US-India-Japan Trilateral Upgrade: Hold the first minister-level trilateral summit between the United States, India, and Japan, as hinted in the January 2015 Joint Statement issued during President Obama’s visit to India. We must also remain cognizant of possible flash points in the relationship and work to insulate the relationship from possible shocks.

BRICS Summit in July: Russia will host this year’s BRICS Summit on July 8–9. Despite the fact India’s new leaders are trying to make a strong break from nonalignment, the BRICS institutions continue to lurch toward becoming reality. This was evident with the recent announcement that one of India’s top private bankers will take over the BRICS New Development Bank. Any steps taken to deepen India’s partnership with a group led by China and Russia will raise concerns in the United States.

USITC Report on India’s Trade Barriers: In late September, the US International Trade Commission (USITC) is meant to update a previous report looking at changes to India’s trade and investment barriers in the first year of the Modi government. This next version may generate more reproach from Delhi as it will contain criticisms of policies of the current government.

WTO Ministerial in December: This December, the World Trade Organization (WTO) will hold its next ministerial meeting in Nairobi, Kenya. While the agenda is not yet set, our differing approaches to multilateral trade could derail some aspects of our bilateral cooperation.

Totalization Talks: In the January 2015 Joint Statement we agreed to hold talks on a Social Security Totalization Agreement. Yet due to negotiating constraints, such an agreement may not be possible. A continued impasse could cause consternation in Delhi.

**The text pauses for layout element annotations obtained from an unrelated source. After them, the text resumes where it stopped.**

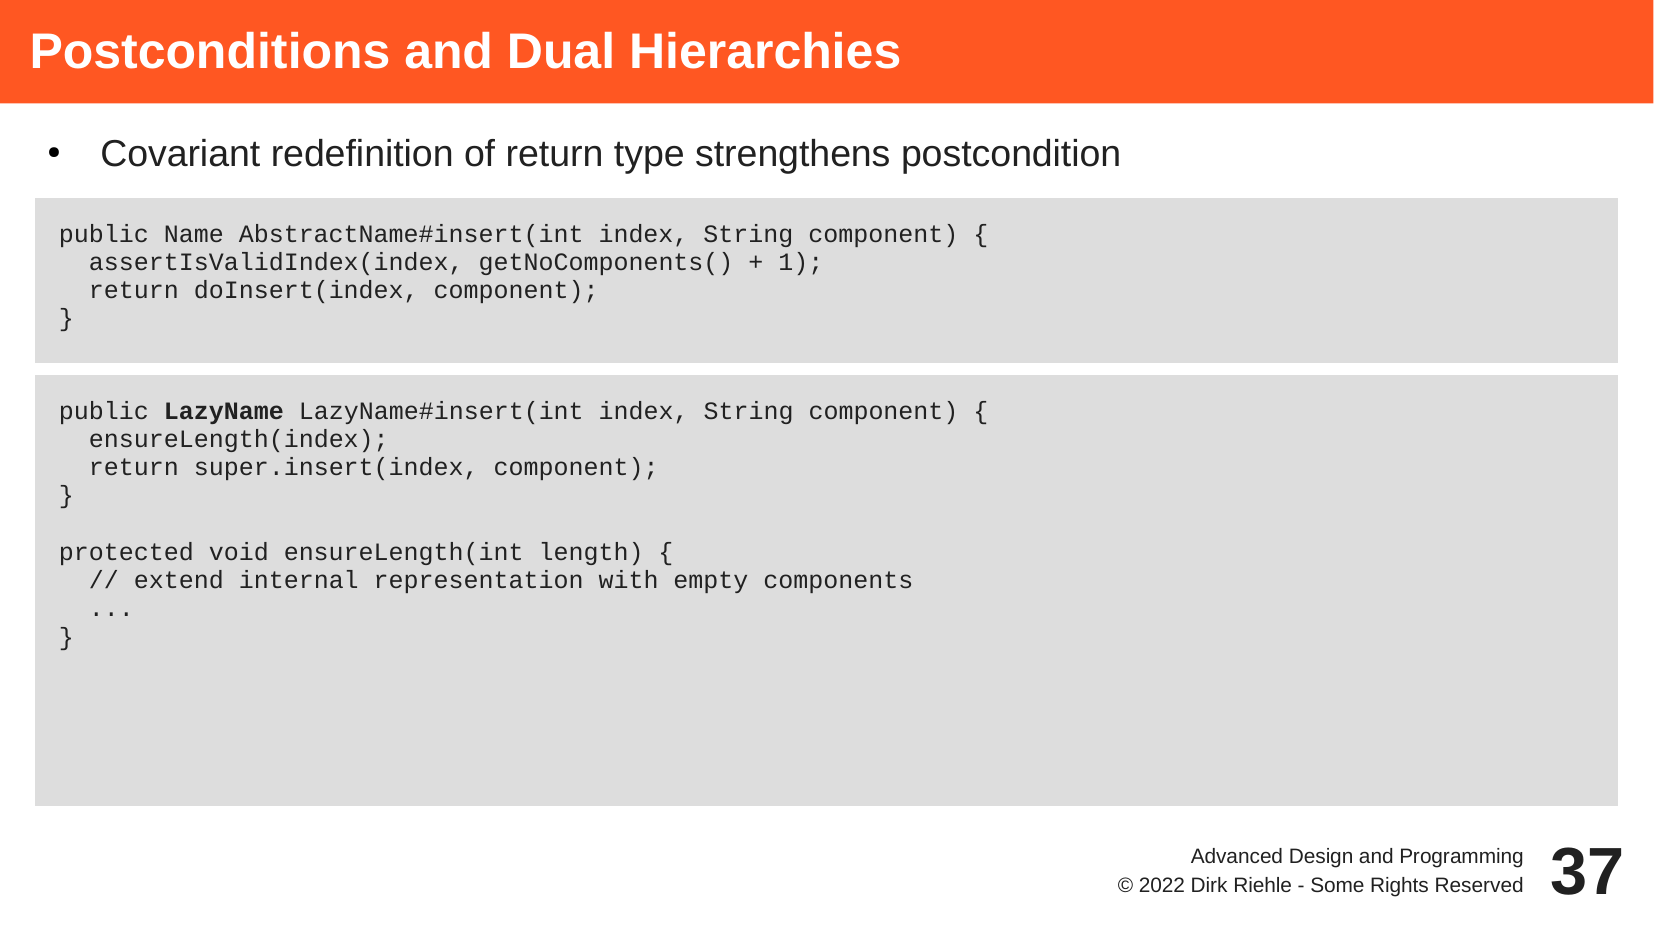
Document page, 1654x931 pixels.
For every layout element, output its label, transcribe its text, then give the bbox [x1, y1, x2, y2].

list Covariant redefinition of return type strengthens postcondition [29, 132, 1625, 186]
title Postconditions and Dual Hierarchies [0, 0, 1654, 104]
list public LazyName LazyName#insert(int index, String component) { ensureLength(index); return super.insert(index, component); } protected void ensureLength(int length) { // extend internal representation with empty components ... } [29, 369, 1625, 813]
list public Name AbstractName#insert(int index, String component) { assertIsValidIndex(index, getNoComponents() + 1); return doInsert(index, component); } [29, 191, 1625, 363]
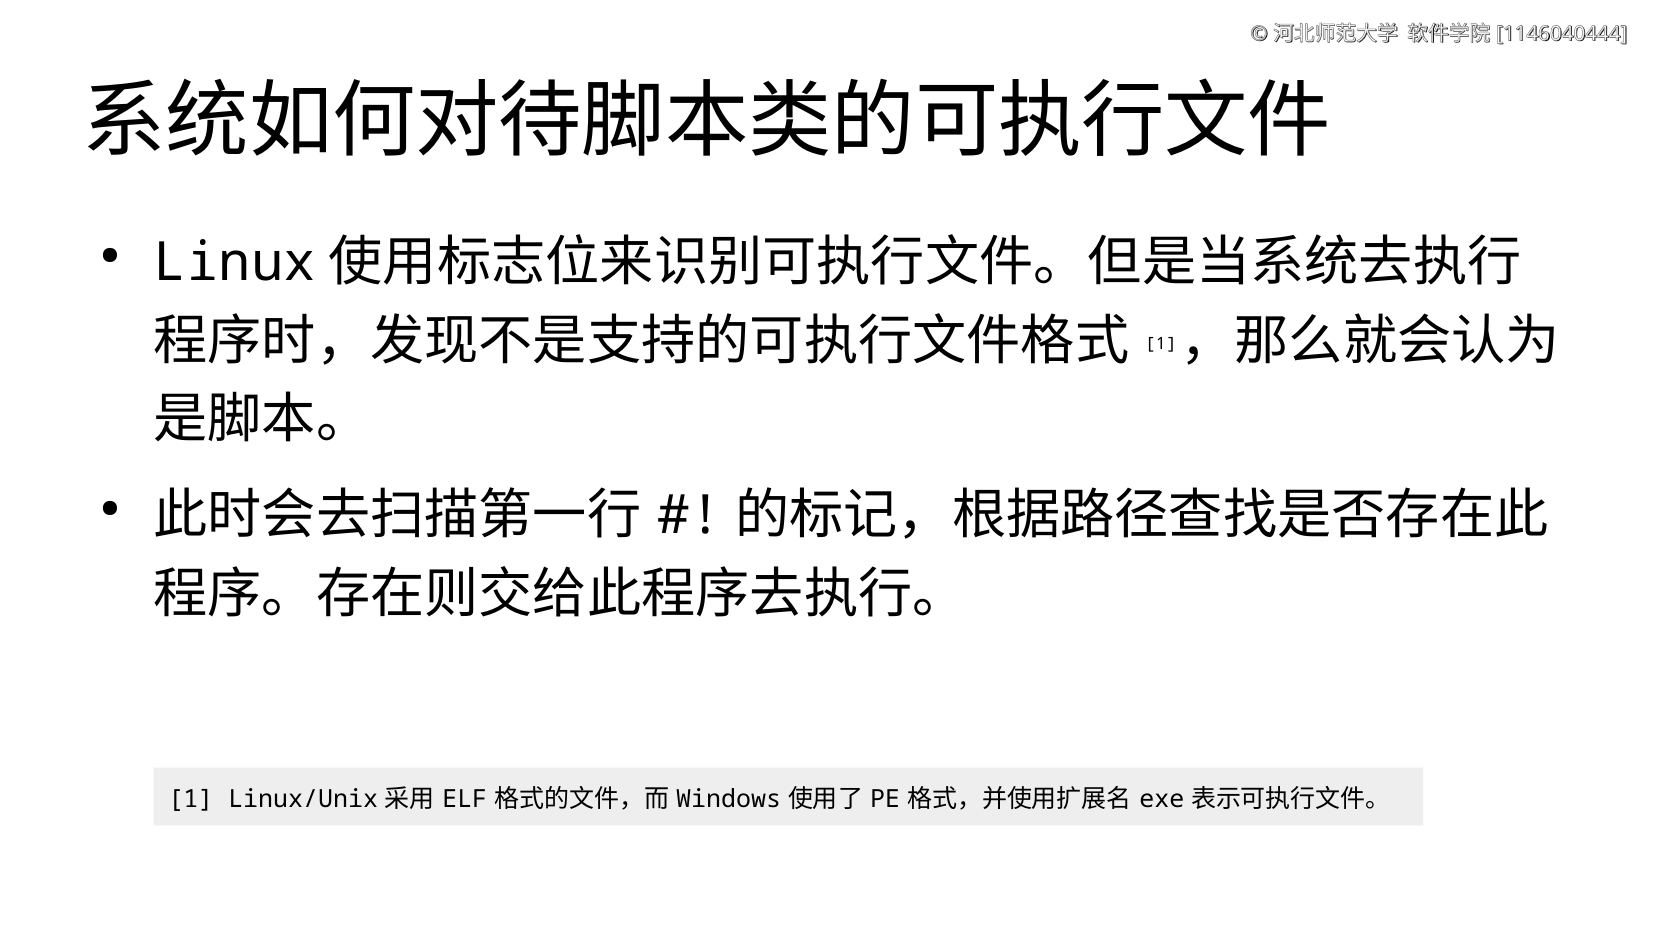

This summer will see some important bilateral summits, most notably Defense Secretary Ashton Carter’s first visit to India in his new role, as well as the revamped “Strategic and Economic Dialogue” in the United States. These meetings present powerful opportunities to flesh out the details for how our two countries can cooperate more effectively in the coming years. This is the goal for policymakers in both countries in year two—turning a common strategic vision into reality.